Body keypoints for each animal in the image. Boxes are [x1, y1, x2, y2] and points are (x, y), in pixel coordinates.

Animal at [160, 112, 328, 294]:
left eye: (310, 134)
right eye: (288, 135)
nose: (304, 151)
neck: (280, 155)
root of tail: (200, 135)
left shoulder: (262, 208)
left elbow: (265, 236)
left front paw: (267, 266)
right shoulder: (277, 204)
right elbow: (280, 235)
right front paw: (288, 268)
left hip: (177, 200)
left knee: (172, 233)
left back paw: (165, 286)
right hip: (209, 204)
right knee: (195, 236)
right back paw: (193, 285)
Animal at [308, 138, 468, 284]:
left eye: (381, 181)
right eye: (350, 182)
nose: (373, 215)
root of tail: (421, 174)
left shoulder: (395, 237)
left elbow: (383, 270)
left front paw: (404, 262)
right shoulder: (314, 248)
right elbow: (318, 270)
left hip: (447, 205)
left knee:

- EXERCISE DIRECTIONS:
Could you write out, exactly as given, the lines from the one holding "right elbow: (280, 235)" through the end of the listing, and nothing else?

- WRITTEN RESPONSE:
right elbow: (280, 235)
right front paw: (288, 268)
left hip: (177, 200)
left knee: (172, 233)
left back paw: (165, 286)
right hip: (209, 204)
right knee: (195, 236)
right back paw: (193, 285)
Animal at [308, 138, 468, 284]:
left eye: (381, 181)
right eye: (350, 182)
nose: (373, 215)
root of tail: (421, 174)
left shoulder: (395, 237)
left elbow: (383, 270)
left front paw: (404, 262)
right shoulder: (314, 248)
right elbow: (318, 270)
left hip: (447, 205)
left knee:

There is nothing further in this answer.